Problem description: Copy out each line of the records below that contains the word "states".

Working data:

-=-=-=-=-

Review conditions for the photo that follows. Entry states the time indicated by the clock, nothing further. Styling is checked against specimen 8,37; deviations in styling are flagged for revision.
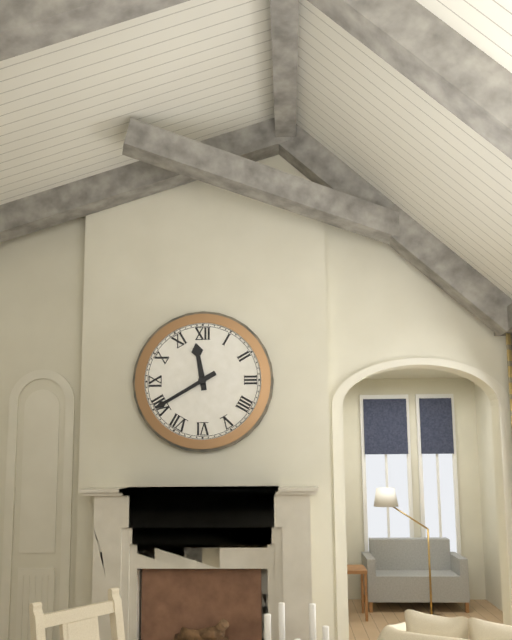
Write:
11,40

-=-=-=-=-

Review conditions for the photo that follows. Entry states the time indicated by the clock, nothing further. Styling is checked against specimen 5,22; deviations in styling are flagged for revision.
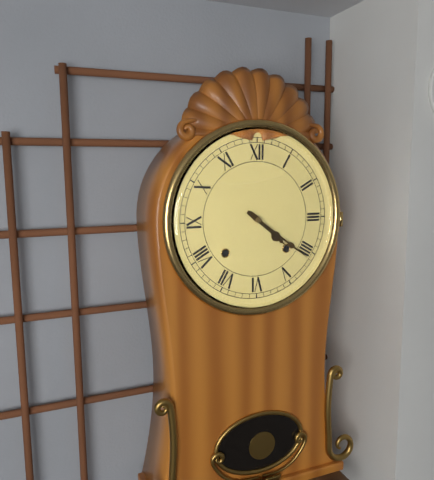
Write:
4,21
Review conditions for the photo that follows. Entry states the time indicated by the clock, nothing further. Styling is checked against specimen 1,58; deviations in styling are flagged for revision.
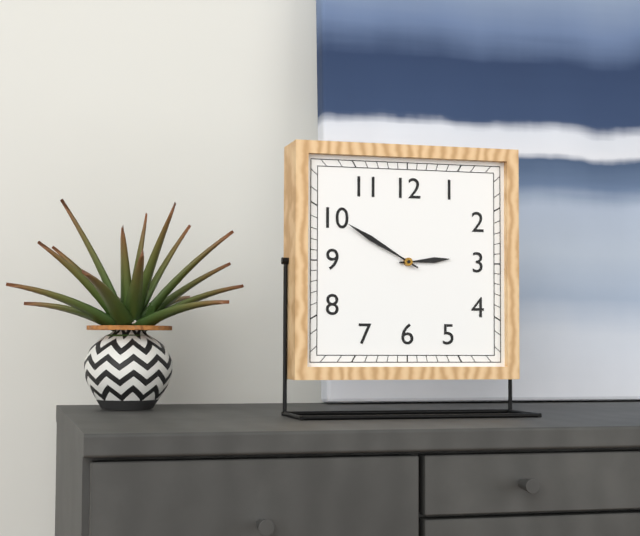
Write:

-=-=-=-=-

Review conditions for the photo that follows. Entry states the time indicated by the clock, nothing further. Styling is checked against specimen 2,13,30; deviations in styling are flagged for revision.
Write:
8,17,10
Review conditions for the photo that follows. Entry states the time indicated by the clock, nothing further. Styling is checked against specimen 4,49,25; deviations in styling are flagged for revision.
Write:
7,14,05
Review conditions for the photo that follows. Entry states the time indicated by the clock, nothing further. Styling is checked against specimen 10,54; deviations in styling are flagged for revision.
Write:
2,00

-=-=-=-=-

Answer to this exercise:
Review conditions for the photo that follows. Entry states the time indicated by the clock, nothing further. Styling is checked against specimen 8,37; deviations in styling are flagged for revision.
Review conditions for the photo that follows. Entry states the time indicated by the clock, nothing further. Styling is checked against specimen 5,22; deviations in styling are flagged for revision.
Review conditions for the photo that follows. Entry states the time indicated by the clock, nothing further. Styling is checked against specimen 1,58; deviations in styling are flagged for revision.
Review conditions for the photo that follows. Entry states the time indicated by the clock, nothing further. Styling is checked against specimen 2,13,30; deviations in styling are flagged for revision.
Review conditions for the photo that follows. Entry states the time indicated by the clock, nothing further. Styling is checked against specimen 4,49,25; deviations in styling are flagged for revision.
Review conditions for the photo that follows. Entry states the time indicated by the clock, nothing further. Styling is checked against specimen 10,54; deviations in styling are flagged for revision.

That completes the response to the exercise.